- Cabri G5

General information
- Type: Light helicopter
- National origin: France
- Manufacturer: Hélicoptères Guimbal
- Designer: Bruno Guimbal
- Status: In development

= Guimbal Cabri G5 =

2026 French light helicopter

The Guimbal Cabri G5 is an-under-development five-seat light helicopter being designed by the French rotorcraft manufacturer Hélicoptères Guimbal.

==Design and development==
Development of the G5 commenced during the early 2020; early work on the project was performed discreetly. A major impetus for the development was persistent customer interest in a larger variant of Hélicoptères Guimbal's first helicopter, the Cabri G2, as well as the firm's own desire to develop its own family of rotorcraft. The company conceptualised a new multi-mission helicopter that was targeted towards a perceived gap in the market between the smaller Cabri G2 and the larger Airbus Helicopters H125. While sharing some design features with the G-2, the G5 is a clean-sheet design. Furthermore, the designers observed that, while operators were primarily interested in safety, noise concerns were the main concern for other stakeholders, hence, a stated objective of the G5 was to minimise the noise generated to the level that it will be the quietest helicopter in its class.
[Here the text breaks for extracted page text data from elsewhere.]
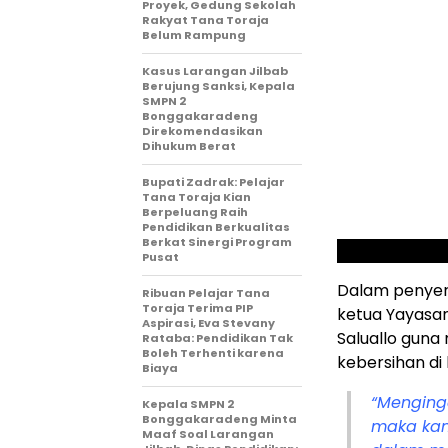
Proyek, Gedung Sekolah
Rakyat Tana Toraja
Belum Rampung
Kasus Larangan Jilbab
Berujung Sanksi, Kepala
SMPN 2
Bonggakaradeng
Direkomendasikan
Dihukum Berat
Bupati Zadrak: Pelajar
Tana Toraja Kian
Berpeluang Raih
Pendidikan Berkualitas
Berkat Sinergi Program
Pusat
Dalam penyer
Ribuan Pelajar Tana
Toraja Terima PIP
ketua Yayasa
Aspirasi, Eva Stevany
Saluallo gun
Rataba: Pendidikan Tak
Boleh Terhenti karena
kebersihan di
Biaya
“Menging
Kepala SMPN 2
Bonggakaradeng Minta
maka kam
Maaf Soal Larangan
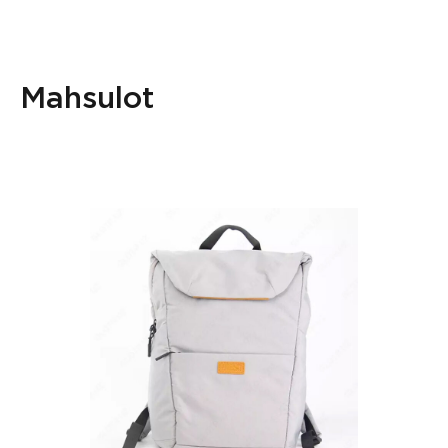
Mahsulot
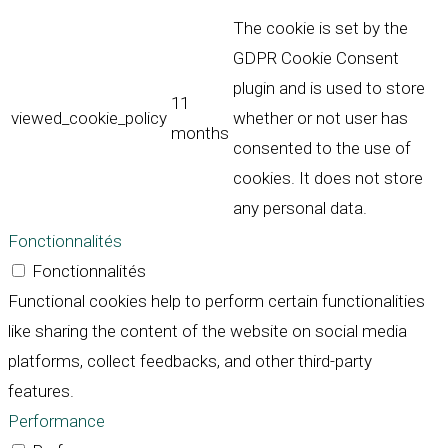
The cookie is set by the
GDPR Cookie Consent
plugin and is used to store
11
viewed_cookie_policy
whether or not user has
months
consented to the use of
cookies. It does not store
any personal data.
Fonctionnalités
Fonctionnalités
Functional cookies help to perform certain functionalities
like sharing the content of the website on social media
platforms, collect feedbacks, and other third-party
features.
Performance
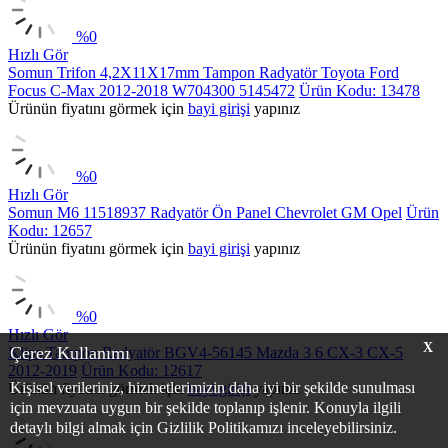
%
0
Hızlı Gör
Somun Trifon 4,2X11X17mm Tampon Radyatör Toyota Ford
Focus C-Max 2012-2018 W704300 5145472
Ürün Kodu: 13478
Ürünün fiyatını görmek için
bayi girişi
yapınız
%
0
Hızlı Gör
Somun M6 11518937 Radyatör Ön Panel Chevrolet GM Opel
Ürün
Kodu: 12657
Ürünün fiyatını görmek için
bayi girişi
yapınız
%
0
Hızlı Gör
X
Çerez Kullanımı
Klips Tampon Radyatör BGV4-56145 Mazda 3 6 CX-3 CX-5
2012-2019
Ürün Kodu: 12617
Kişisel verileriniz, hizmetlerimizin daha iyi bir şekilde sunulması
Ürünün fiyatını görmek için
bayi girişi
yapınız
için mevzuata uygun bir şekilde toplanıp işlenir. Konuyla ilgili
detaylı bilgi almak için Gizlilik Politikamızı inceleyebilirsiniz.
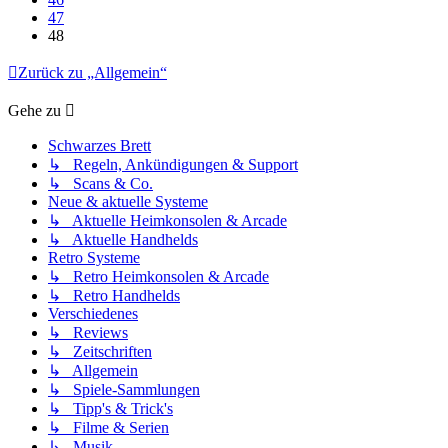
47
48
Zurück zu „Allgemein“
Gehe zu
Schwarzes Brett
↳ Regeln, Ankündigungen & Support
↳ Scans & Co.
Neue & aktuelle Systeme
↳ Aktuelle Heimkonsolen & Arcade
↳ Aktuelle Handhelds
Retro Systeme
↳ Retro Heimkonsolen & Arcade
↳ Retro Handhelds
Verschiedenes
↳ Reviews
↳ Zeitschriften
↳ Allgemein
↳ Spiele-Sammlungen
↳ Tipp's & Trick's
↳ Filme & Serien
↳ Musik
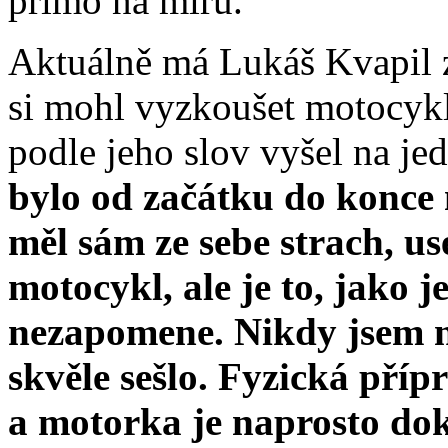
přímo na míru.
Aktuálně má Lukáš Kvapil z
si mohl vyzkoušet motocykl,
podle jeho slov vyšel na je
bylo od začátku do konce 
měl sám ze sebe strach, u
motocykl, ale je to, jako je
nezapomene. Nikdy jsem ne
skvěle sešlo. Fyzická pří
a motorka je naprosto do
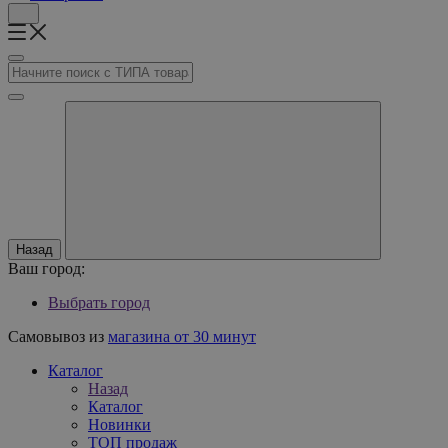
Назад
Ваш город:
Выбрать город
Самовывоз из
магазина от 30 минут
Каталог
Назад
Каталог
Новинки
ТОП продаж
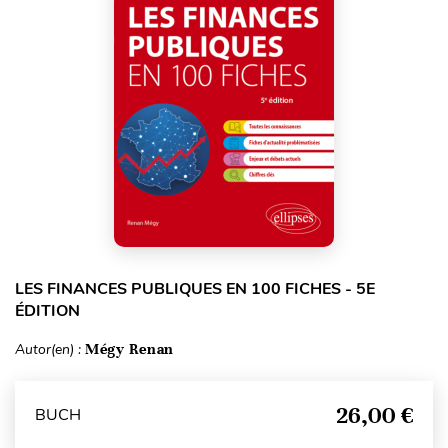
LES FINANCES PUBLIQUES EN 100 FICHES - 5E
ÉDITION
Autor(en) :
Mégy Renan
26,00 €
BUCH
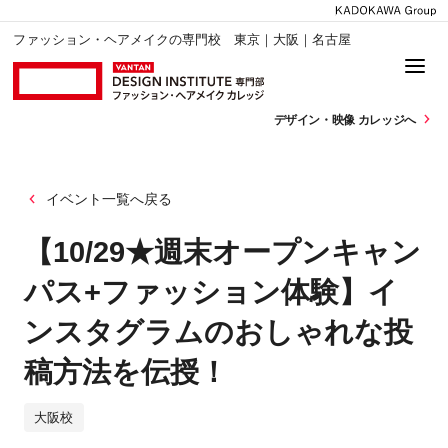
ファッション・ヘアメイクの専門校 東京｜大阪｜名古屋
デザイン・
映像 カレッジへ
イベント一覧へ戻る
【10/29★週末オープンキャン
パス+ファッション体験】イ
ンスタグラムのおしゃれな投
稿方法を伝授！
大阪校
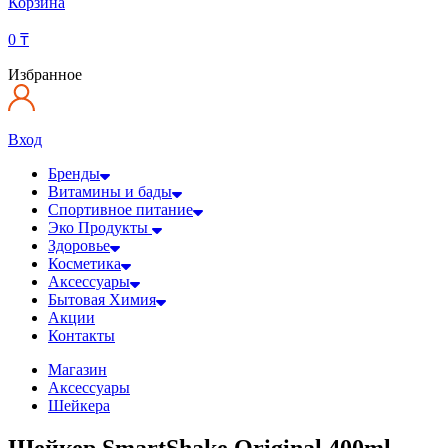
Корзина
0
₸
Избранное
Вход
Бренды
Витамины и бады
Спортивное питание
Эко Продукты
Здоровье
Косметика
Аксессуары
Бытовая Химия
Акции
Контакты
Магазин
Аксессуары
Шейкера
Шейкер SmartShake Original 400ml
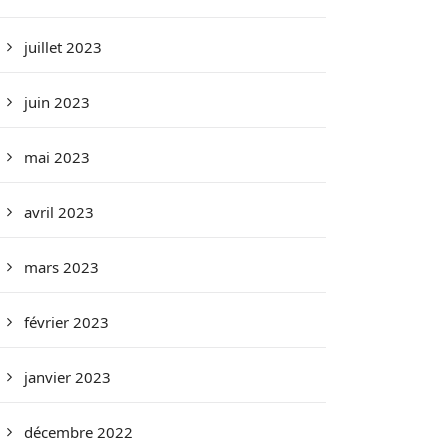
juillet 2023
juin 2023
mai 2023
avril 2023
mars 2023
février 2023
janvier 2023
décembre 2022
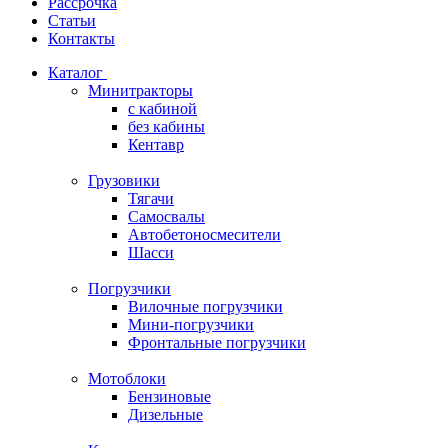
Рассрочка
Статьи
Контакты
Каталог
Минитракторы
c кабиной
без кабины
Кентавр
Грузовики
Тягачи
Самосвалы
Автобетоносмесители
Шасси
Погрузчики
Вилочные погрузчики
Мини-погрузчики
Фронтальные погрузчики
Мотоблоки
Бензиновые
Дизельные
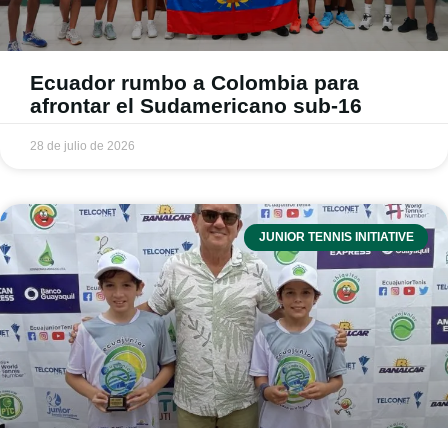
Ecuador rumbo a Colombia para
afrontar el Sudamericano sub-16
28 de julio de 2026
JUNIOR TENNIS INITIATIVE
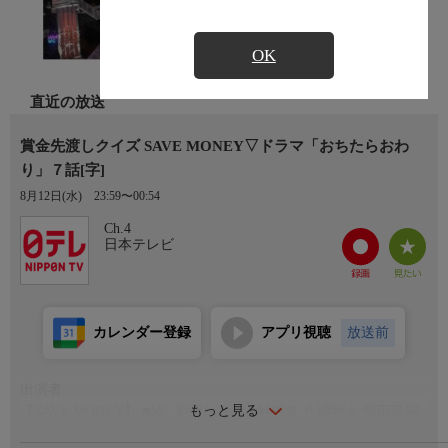
OK
直近の放送
賞金先渡しクイズ SAVE MONEY▽ドラマ「おちたらおわ
り」７話[字]
8月12日(水)
23:59〜00:54
Ch.4
日本テレビ
カレンダー登録
アプリ視聴
放送前
出演者
もっと見る
【SAVE MONEY】 ■MC 劇団ひとり ■解答者 八嶋智人 柴田英嗣
(アンタッチャブル) 尾上右近 福田麻貴(3時のヒロイン)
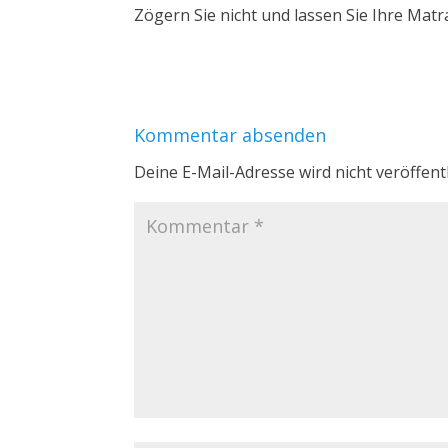
Zögern Sie nicht und lassen Sie Ihre Matra
Kommentar absenden
Deine E-Mail-Adresse wird nicht veröffentl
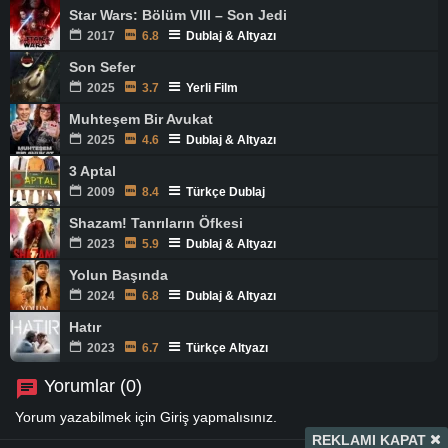
Star Wars: Bölüm VIII – Son Jedi
2017
6.8
Dublaj & Altyazı
Son Sefer
2025
3.7
Yerli Film
Muhteşem Bir Avukat
2025
4.6
Dublaj & Altyazı
3 Aptal
2009
8.4
Türkçe Dublaj
Shazam! Tanrıların Öfkesi
2023
5.9
Dublaj & Altyazı
Yolun Başında
2024
6.8
Dublaj & Altyazı
Hatır
2023
6.7
Türkçe Altyazı
Yorumlar (0)
Yorum yazabilmek için
Giriş
yapmalısınız.
REKLAMI KAPAT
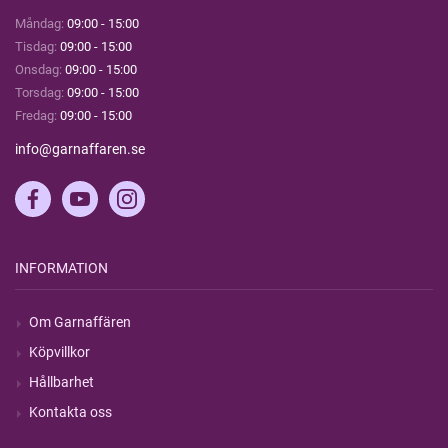
Måndag:
09:00 - 15:00
Tisdag:
09:00 - 15:00
Onsdag:
09:00 - 15:00
Torsdag:
09:00 - 15:00
Fredag:
09:00 - 15:00
info@garnaffaren.se
INFORMATION
Om Garnaffären
Köpvillkor
Hållbarhet
Kontakta oss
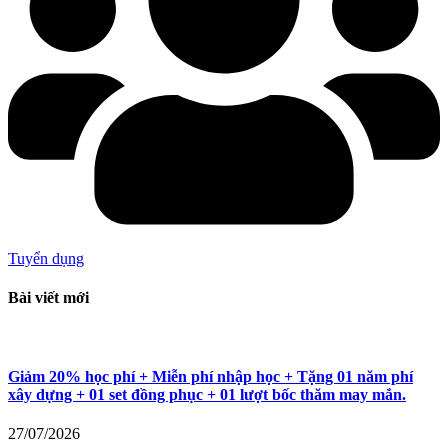
Tuyển dụng
Bài viết mới
Giảm 20% học phí + Miễn phí nhập học + Tặng 01 năm phí
xây dựng + 01 set đồng phục + 01 lượt bốc thăm may mắn.
27/07/2026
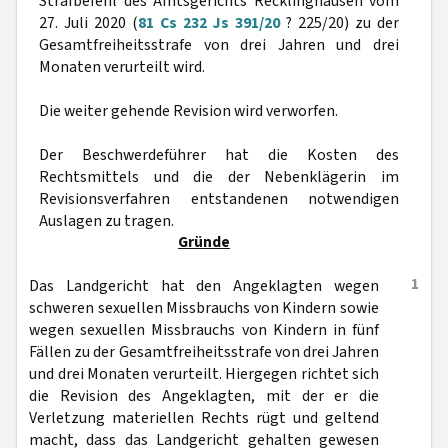
Strafbefehl des Amtsgerichts Recklinghausen vom
27. Juli 2020 (
81 Cs 232 Js 391/20
? 225/20) zu der
Gesamtfreiheitsstrafe von drei Jahren und drei
Monaten verurteilt wird.
Die weiter gehende Revision wird verworfen.
Der Beschwerdeführer hat die Kosten des
Rechtsmittels und die der Nebenklägerin im
Revisionsverfahren entstandenen notwendigen
Auslagen zu tragen.
Gründe
1
Das Landgericht hat den Angeklagten wegen
schweren sexuellen Missbrauchs von Kindern sowie
wegen sexuellen Missbrauchs von Kindern in fünf
Fällen zu der Gesamtfreiheitsstrafe von drei Jahren
und drei Monaten verurteilt. Hiergegen richtet sich
die Revision des Angeklagten, mit der er die
Verletzung materiellen Rechts rügt und geltend
macht, dass das Landgericht gehalten gewesen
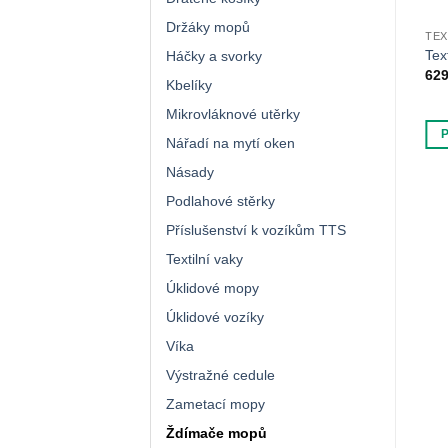
Držáky mopů
ULE
VÍKA
TEX
ací cedule – Kluzká
Víko 120 litrů
Tex
Háčky a svorky
333
Kč
62
s DPH
Kbelíky
Mikrovláknové utěrky
OŠÍKU
PŘIDAT DO KOŠÍKU
Nářadí na mytí oken
Násady
Podlahové stěrky
Příslušenství k vozíkům TTS
Textilní vaky
Úklidové mopy
Úklidové vozíky
Víka
Výstražné cedule
Zametací mopy
Ždímače mopů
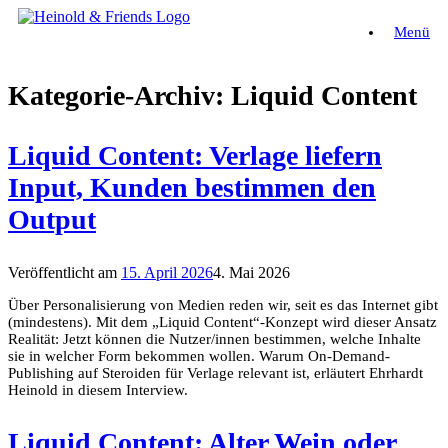
Zum
Menü
Inhalt
springen
Kategorie-Archiv:
Liquid Content
Liquid Content: Verlage liefern
Input, Kunden bestimmen den
Output
Veröffentlicht am
15. April 2026
4. Mai 2026
Über Personalisierung von Medien reden wir, seit es das Internet gibt
(mindestens). Mit dem „Liquid Content“-Konzept wird dieser Ansatz
Realität: Jetzt können die Nutzer/innen bestimmen, welche Inhalte
sie in welcher Form bekommen wollen. Warum On-Demand-
Publishing auf Steroiden für Verlage relevant ist, erläutert Ehrhardt
Heinold in diesem Interview.
Liquid Content: Alter Wein oder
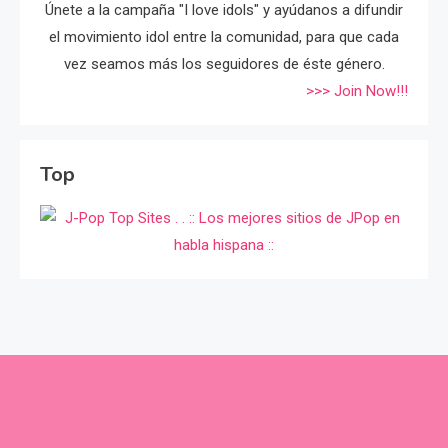
Únete a la campaña "I love idols" y ayúdanos a difundir
el movimiento idol entre la comunidad, para que cada
vez seamos más los seguidores de éste género.
>>> Join Now!!!
Top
In March 2026, Hélicoptères Guimbal announced the existence of the G-5 programme; by this time of this announcement, the rotorcraft's design had already been frozen and eight tonnes of production tooling had been produced. Furthermore, the firm was actively negotiating with prospective component suppliers. While the company has not voiced any expectations of development milestones, such as type certification, the company's CEO, Bruno Guimbal stated that he would be pleased if the G5 were to enter service during 2030.

In terms of its general configuration, the G5 is a light helicopter designed to seat up to five occupants within a modular interior. Its seating arrangement has been designed to be reconfigurable; it has been envisioned that prospective military and VIP operations would make use of a four-seat configuration. Its cabin, while externally smaller than that of the Eurocopter EC120, maintains near-identical internal dimensions to this established competitor. It can be piloted from either of the front seats. The avionics are typically based on, and compatible with, the multiple configurations that had been already developed for the G2.

The airframe of the G5 is primarily composed of composites and it is outfitted with the same crashworthy fuel system of the G2. The dynamic systems include a four-bladed main rotor that is to be furnished with high-aspect-ratio composite rotor blades, which have been attributed as helping to achieve greater ride quality and noise mitigation. Akin to the G2, the G5 is equipped with a fenestron enclosed tail rotor. The G5 is to be powered by an internally-installed Safran Arrius 2D turboshaft engine, which is capable of generating up to 450 shp and is equipped with a dual-channel full authority digital engine control (FADEC) system, the latter feature is intended to reduce the pilot's workload. The use of the Arrius engine on the G5 made it Guimbal Cabri's first turbine-powered helicopter.